**DIRECTION A**
Please report every line in the records that contains the string "typed", copying each such line in full.

**EXCERPT**
------------------------------------------------------------

Re: [Mesa-dev] [PATCH] i965/hsw: compute DDX in a subspan based only on top row

Mark Mueller Sun, 15 Sep 2013 12:51:03 -0700

On Fri, Sep 13, 2013 at 2:15 PM, Paul Berry <stereotype...@gmail.com> wrote:


> On 12 September 2013 22:06, Chia-I Wu <olva...@gmail.com> wrote:
>
>> From: Chia-I Wu <o...@lunarg.com>
>>
>> Consider only the top-left and top-right pixels to approximate DDX in a
>> 2x2
>> subspan, unless the application or the user requests a more accurate
>> approximation.  This results in a less accurate approximation.  However,
>> it
>> improves the performance of Xonotic with Ultra settings by 24.3879% +/-
>> 0.832202% (at 95.0% confidence) on Haswell.  No noticeable image quality
>> difference observed.
>>
>> No piglit gpu.tests regressions (tested with v1)
>>
>> I failed to come up with an explanation for the performance difference,
>> as the
>> change does not affect Ivy Bridge.  If anyone has the insight, please
>> kindly
>> enlighten me.  Performance differences may also be observed on other games
>> that call textureGrad and dFdx.
>>
>> v2: Honor GL_FRAGMENT_SHADER_DERIVATIVE_HINT and add a drirc option.
>>  Update
>>     comments.
>>
>
> I'm not entirely comfortable making a change that has a known negative
> impact on computational accuracy (even one that leads to such an impressive
> performance improvement) when we don't have any theories as to why the
> performance improvement happens, or why the improvement doesn't apply to
> Ivy Bridge.  In my experience, making changes to the codebase without
> understanding why they improve things almost always leads to improvements
> that are brittle, since it's likely that the true source of the improvement
> is a coincidence that will be wiped out by some future change (or won't be
> relevant to client programs other than this particular benchmark).  Having
> a theory as to why the performance improvement happens would help us be
> confident that we're applying the right fix under the right circumstances.

------------------------------------------------------------

**ENTRIES SUPPLIED**
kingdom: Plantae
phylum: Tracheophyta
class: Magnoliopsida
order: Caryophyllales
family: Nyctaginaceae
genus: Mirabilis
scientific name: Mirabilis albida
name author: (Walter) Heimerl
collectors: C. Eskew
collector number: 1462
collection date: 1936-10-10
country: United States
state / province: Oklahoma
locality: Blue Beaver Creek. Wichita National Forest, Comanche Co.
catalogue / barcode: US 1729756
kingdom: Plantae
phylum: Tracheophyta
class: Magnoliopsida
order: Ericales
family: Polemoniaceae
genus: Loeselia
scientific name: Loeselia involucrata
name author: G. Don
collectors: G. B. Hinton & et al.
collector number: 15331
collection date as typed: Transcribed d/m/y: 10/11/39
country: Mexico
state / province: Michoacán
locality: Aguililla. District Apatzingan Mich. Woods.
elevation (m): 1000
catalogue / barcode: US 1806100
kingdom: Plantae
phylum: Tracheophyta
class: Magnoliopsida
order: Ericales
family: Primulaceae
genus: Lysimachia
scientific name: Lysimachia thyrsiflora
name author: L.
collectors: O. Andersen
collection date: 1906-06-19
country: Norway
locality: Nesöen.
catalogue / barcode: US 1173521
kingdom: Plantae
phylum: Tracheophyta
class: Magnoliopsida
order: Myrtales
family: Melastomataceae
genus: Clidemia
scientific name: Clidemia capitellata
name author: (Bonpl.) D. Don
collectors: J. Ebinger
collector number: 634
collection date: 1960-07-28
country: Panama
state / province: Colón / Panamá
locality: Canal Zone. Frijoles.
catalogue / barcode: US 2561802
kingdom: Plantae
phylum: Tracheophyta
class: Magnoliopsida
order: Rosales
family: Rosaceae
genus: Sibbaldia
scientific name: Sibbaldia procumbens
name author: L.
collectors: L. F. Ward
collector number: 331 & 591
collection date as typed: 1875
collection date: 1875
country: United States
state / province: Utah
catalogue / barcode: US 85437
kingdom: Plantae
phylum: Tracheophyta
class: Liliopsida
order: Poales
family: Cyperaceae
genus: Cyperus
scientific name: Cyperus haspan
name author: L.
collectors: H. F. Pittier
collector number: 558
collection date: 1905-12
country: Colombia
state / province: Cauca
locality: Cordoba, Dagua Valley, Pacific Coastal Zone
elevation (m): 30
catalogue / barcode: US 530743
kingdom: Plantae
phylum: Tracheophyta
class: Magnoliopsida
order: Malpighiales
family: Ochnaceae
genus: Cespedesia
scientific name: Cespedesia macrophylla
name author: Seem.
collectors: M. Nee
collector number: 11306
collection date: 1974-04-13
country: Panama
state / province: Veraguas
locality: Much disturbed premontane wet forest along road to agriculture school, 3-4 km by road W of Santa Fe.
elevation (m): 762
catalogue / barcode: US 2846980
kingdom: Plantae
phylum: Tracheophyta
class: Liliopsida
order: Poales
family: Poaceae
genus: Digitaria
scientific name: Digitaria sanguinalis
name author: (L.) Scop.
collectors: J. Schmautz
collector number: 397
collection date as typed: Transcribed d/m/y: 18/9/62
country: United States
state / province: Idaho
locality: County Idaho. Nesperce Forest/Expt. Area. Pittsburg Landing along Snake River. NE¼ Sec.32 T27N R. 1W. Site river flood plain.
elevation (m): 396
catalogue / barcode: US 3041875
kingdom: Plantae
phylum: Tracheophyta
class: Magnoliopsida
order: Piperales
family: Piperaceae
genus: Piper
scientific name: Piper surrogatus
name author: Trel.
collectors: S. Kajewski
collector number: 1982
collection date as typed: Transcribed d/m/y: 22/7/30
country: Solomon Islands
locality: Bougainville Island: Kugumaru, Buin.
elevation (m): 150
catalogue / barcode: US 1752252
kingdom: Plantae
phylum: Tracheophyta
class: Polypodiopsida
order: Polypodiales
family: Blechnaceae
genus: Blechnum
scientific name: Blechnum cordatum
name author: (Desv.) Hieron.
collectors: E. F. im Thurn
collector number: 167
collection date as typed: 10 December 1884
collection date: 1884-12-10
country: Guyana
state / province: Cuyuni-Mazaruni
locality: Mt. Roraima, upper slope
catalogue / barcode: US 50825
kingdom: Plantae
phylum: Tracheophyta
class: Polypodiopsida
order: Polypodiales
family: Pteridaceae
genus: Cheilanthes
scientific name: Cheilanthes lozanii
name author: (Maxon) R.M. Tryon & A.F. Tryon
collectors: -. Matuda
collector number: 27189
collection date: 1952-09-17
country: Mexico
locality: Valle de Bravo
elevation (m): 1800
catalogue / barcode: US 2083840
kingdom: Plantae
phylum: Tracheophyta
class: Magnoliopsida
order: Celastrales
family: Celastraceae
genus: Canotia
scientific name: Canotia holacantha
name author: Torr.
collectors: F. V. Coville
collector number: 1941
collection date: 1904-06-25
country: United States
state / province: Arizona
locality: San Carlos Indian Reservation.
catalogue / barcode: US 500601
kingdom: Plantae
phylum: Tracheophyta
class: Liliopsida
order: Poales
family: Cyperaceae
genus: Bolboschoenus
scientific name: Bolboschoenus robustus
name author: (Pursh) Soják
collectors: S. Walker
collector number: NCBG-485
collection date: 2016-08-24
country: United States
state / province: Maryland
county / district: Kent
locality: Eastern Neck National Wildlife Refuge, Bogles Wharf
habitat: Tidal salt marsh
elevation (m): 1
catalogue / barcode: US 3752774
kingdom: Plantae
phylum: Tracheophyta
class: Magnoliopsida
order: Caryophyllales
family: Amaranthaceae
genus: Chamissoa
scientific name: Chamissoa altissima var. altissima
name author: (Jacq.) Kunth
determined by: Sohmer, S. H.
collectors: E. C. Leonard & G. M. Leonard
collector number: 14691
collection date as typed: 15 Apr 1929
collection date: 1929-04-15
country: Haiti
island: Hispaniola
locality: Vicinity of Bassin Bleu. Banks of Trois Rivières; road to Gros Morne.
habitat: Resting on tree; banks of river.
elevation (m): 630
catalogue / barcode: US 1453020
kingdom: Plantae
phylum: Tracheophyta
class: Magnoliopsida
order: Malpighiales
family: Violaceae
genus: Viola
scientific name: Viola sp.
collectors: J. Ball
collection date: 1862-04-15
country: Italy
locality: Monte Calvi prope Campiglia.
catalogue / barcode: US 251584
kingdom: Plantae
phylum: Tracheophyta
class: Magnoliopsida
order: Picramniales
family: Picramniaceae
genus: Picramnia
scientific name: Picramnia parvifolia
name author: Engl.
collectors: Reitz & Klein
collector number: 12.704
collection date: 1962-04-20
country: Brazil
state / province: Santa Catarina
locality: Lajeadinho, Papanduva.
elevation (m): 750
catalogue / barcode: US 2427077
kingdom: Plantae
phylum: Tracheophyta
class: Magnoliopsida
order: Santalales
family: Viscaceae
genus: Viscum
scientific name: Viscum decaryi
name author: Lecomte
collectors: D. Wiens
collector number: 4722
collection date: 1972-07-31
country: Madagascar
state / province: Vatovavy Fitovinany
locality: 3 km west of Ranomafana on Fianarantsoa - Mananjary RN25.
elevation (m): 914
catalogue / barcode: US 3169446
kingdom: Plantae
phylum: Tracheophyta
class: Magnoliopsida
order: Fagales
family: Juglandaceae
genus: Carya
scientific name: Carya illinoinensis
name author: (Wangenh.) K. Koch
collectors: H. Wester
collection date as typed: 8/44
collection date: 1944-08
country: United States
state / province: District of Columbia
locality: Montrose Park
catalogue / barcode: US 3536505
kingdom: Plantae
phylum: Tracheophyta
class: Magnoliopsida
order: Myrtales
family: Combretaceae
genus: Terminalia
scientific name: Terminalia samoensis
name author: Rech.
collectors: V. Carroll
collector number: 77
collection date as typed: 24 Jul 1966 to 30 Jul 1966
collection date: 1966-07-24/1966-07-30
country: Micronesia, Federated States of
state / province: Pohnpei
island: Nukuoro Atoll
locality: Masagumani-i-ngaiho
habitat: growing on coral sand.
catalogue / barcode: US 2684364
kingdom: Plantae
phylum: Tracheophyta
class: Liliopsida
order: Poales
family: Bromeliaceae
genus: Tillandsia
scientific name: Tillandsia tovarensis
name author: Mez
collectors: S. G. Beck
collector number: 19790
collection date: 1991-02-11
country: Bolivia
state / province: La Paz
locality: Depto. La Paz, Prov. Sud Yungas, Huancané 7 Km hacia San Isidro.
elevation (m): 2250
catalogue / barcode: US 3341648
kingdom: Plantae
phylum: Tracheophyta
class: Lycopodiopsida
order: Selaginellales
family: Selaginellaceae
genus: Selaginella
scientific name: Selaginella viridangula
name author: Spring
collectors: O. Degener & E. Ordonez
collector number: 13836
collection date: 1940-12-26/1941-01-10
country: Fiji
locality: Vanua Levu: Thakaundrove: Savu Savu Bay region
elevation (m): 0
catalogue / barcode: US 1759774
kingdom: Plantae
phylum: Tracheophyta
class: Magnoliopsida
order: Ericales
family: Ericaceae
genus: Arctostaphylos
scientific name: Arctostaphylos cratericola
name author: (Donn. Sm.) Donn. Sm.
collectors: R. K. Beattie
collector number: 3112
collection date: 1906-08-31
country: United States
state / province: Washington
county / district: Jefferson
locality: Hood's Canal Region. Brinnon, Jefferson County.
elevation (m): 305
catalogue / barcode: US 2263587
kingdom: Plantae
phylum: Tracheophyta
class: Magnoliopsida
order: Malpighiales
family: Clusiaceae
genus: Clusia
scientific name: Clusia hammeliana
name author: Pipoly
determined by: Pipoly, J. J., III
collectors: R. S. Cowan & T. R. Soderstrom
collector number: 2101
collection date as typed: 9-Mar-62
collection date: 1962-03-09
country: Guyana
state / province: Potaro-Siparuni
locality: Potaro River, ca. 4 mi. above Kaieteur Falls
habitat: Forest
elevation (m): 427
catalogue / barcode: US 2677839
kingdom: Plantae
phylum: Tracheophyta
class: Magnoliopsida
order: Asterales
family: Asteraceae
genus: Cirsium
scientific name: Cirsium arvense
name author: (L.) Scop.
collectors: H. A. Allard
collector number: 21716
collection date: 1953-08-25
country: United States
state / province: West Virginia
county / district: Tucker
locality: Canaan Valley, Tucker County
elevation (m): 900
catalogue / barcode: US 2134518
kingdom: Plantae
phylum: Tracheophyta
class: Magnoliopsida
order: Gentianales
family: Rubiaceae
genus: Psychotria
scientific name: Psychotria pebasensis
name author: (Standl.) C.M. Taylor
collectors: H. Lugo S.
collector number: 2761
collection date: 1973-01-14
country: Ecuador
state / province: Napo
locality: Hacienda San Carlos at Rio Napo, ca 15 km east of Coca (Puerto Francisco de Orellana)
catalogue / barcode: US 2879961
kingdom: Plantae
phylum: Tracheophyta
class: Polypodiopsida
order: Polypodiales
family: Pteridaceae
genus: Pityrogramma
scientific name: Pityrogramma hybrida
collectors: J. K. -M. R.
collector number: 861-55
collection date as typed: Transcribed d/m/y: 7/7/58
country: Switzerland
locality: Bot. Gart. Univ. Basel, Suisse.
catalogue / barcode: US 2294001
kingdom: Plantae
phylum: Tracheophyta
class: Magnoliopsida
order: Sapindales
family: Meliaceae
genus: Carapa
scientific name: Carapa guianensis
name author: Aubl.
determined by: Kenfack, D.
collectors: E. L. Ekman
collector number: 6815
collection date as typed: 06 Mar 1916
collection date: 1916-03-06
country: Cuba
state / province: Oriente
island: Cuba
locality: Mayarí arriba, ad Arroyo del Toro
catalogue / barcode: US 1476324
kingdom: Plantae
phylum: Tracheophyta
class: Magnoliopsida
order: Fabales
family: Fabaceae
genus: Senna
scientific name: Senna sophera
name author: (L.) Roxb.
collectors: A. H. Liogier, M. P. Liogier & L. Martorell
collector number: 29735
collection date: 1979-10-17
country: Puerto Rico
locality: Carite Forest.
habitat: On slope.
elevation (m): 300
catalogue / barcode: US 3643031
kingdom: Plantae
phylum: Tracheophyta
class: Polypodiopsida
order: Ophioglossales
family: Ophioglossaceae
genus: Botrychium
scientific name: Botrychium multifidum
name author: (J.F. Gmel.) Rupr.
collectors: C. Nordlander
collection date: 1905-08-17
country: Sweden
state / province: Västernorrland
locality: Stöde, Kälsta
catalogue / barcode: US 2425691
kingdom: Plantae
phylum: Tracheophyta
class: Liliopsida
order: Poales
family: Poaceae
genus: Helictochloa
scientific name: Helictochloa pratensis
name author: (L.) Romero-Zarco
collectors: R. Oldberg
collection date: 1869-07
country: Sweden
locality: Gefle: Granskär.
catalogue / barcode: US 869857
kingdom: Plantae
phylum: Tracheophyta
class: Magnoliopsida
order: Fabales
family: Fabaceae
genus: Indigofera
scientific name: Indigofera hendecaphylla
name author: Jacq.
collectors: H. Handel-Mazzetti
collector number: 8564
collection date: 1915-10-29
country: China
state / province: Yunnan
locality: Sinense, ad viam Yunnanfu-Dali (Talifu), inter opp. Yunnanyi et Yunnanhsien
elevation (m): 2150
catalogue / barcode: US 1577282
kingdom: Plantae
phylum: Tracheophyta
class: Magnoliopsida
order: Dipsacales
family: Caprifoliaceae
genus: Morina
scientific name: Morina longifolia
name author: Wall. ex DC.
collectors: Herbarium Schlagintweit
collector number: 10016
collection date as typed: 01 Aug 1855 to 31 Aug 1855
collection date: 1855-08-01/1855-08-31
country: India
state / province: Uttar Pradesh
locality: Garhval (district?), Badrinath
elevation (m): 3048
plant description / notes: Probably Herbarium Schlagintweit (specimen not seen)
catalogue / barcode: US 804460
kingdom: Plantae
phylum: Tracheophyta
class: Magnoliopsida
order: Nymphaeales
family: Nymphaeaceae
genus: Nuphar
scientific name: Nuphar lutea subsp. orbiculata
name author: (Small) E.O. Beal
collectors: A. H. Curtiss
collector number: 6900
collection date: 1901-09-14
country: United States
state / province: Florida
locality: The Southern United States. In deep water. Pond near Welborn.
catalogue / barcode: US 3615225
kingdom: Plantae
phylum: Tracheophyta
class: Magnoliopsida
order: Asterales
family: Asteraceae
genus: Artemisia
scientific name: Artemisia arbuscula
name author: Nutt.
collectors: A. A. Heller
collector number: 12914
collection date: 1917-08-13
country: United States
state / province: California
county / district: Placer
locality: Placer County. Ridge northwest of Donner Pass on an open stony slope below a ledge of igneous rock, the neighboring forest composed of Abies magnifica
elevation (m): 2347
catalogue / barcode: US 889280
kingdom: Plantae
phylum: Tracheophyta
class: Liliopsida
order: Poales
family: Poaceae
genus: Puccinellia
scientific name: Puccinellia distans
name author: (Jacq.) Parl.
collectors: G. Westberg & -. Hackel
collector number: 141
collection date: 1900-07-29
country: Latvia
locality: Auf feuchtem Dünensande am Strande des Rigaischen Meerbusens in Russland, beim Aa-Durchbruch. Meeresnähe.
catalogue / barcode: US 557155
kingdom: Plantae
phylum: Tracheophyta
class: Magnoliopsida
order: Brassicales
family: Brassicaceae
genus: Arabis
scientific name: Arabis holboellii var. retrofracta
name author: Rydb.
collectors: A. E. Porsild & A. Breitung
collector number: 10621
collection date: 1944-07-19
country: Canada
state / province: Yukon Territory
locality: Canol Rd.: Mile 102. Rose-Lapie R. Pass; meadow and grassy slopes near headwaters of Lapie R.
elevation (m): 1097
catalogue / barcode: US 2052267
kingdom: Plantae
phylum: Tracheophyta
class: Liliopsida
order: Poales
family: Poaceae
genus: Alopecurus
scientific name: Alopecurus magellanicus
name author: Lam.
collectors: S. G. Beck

------------------------------------------------------------

**DIRECTION B**
Answer the following about the patch thread, labeling each answer to match its question.
(i) By how much does the patch improve the performance of Xonotic with Ultra settings on Haswell?
(ii) What two things does v2 of the patch add besides updated comments?
(iii) According to the reply, what do changes made without understanding why they help almost always lead to?

**FULL SOLUTION A**
collection date as typed: Transcribed d/m/y: 10/11/39
collection date as typed: 1875
collection date as typed: Transcribed d/m/y: 18/9/62
collection date as typed: Transcribed d/m/y: 22/7/30
collection date as typed: 10 December 1884
collection date as typed: 15 Apr 1929
collection date as typed: 8/44
collection date as typed: 24 Jul 1966 to 30 Jul 1966
collection date as typed: 9-Mar-62
collection date as typed: Transcribed d/m/y: 7/7/58
collection date as typed: 06 Mar 1916
collection date as typed: 01 Aug 1855 to 31 Aug 1855

**FULL SOLUTION B**
(i) By 24.3879% +/- 0.832202% (at 95.0% confidence).
(ii) It honors GL_FRAGMENT_SHADER_DERIVATIVE_HINT and adds a drirc option.
(iii) Improvements that are brittle.